The Sustainable Fishing Workforce Protection Act offers workplace protections a year after an Associated Press investigation found that Hawaii's commercial fishing fleet is crewed by about 700 men who are never allowed off their boats, even when they come into the Honolulu Harbor to unload their catch.
Just a few miles from the sands of Waikiki, they work without visas, some making less than $1 an hour. Conditions vary - while some of the 140 boats are clean and safe, AP found some fishing crews living in squalor, forced to use buckets instead of toilets and suffering running sores from bed bugs. There have been instances of human trafficking, active tuberculosis and low food supplies.
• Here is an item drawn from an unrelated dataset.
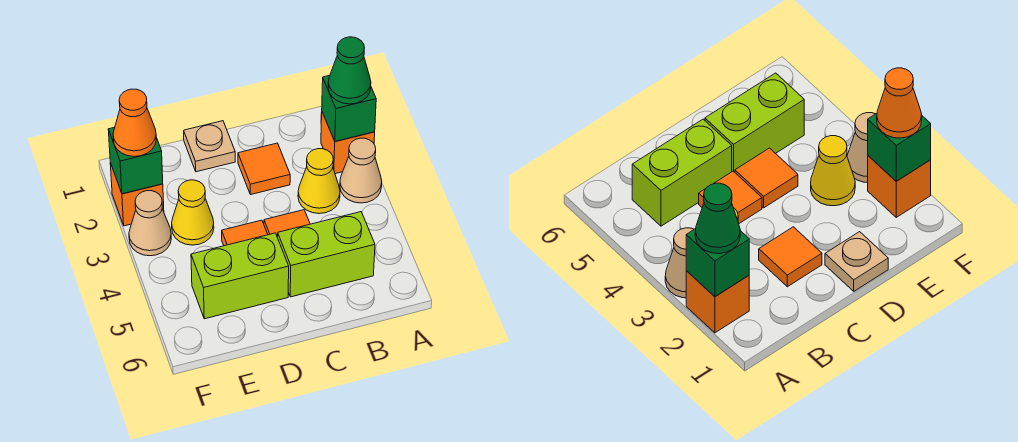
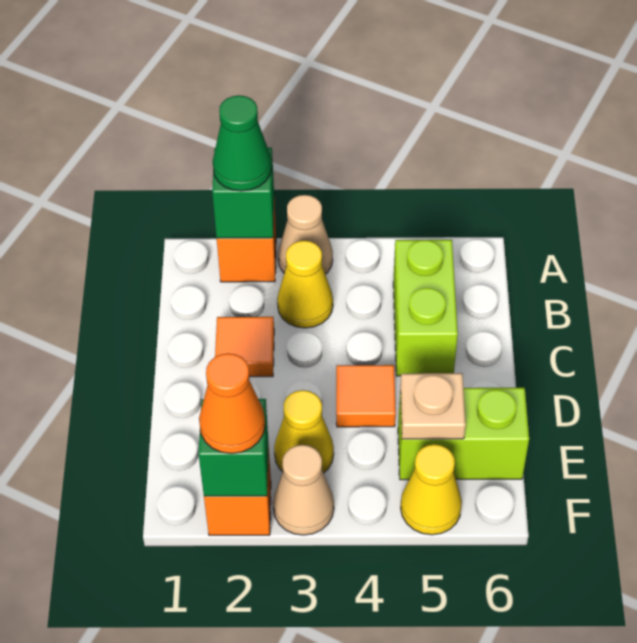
orange 1x1 tile [264,210,310,237] -> none
tan 1x1 plate [184,121,235,172] -> tan 1x1 plate moved to [400,373,466,439]
lime 1x2 brick [191,233,289,319] -> lime 1x2 brick turned to [398,388,529,480]
none -> yellow 1x1 cone [401,444,462,535]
They lack most basic labor protections during their one or two year stints onboard, catching premium tuna and swordfish sold at some of America's most upscale grocery stores, hotels and restaurants.
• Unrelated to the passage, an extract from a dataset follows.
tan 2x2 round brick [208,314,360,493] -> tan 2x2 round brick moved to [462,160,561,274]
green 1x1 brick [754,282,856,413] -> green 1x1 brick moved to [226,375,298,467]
Sen. Mazie Hirono, D-Hawaii, who wrote the law, said she worked with a range of stakeholders in drafting the legislation. The Hawaii Longline Association and the Hawaii Seafood Council did not respond to requests for comment.
"This bill provides necessary protections for foreign fishermen and ensures the continued viability of Hawaii's longline fishing fleet, which is important to our culture," Hirono said.
The bill, supported by all four of Hawaii's representatives in the House and Senate, would close a loophole in the law that has allowed the Hawaii fleet to employ men from impoverished Southeast Asian and Pacific nations for a fraction of the pay an American worker would get, in part by collecting them by boat from Pacific islands.
Under the new law, the fishermen would get their visas in their home countries, just like other immigrants. This would allow them to fly into Honolulu for the fishing jobs, eliminating the two-week trip at sea. They also would be protected by federal labor law at the docks, and labor inspectors would join the Coast Guard for at sea protections. It was unclear whether salaries would be affected.
State Rep. Kaniela Ing said he was glad to see the legislation coming to fruition.
"It's nice to see some action on the federal level. That's really the only place it can be addressed in terms of the visas," he said.
But he said Hawaii should adopt labor protections for the fishermen because the state Department of Land and Natural Resources issues their fishing licenses. In particular, Ing said the state should review the contracts the workers sign.
"We never see what the workers agreed to. So we never know if there's working violations," he said.
Hawaii's Attorney General Douglas Chin, who has ruled the men are lawfully admitted to the state and should be allowed to fish, said he hadn't read the bill.
"But generally, anything that clarifies the visa status of foreign fishermen and protects them from exploitation is something I would support," he said.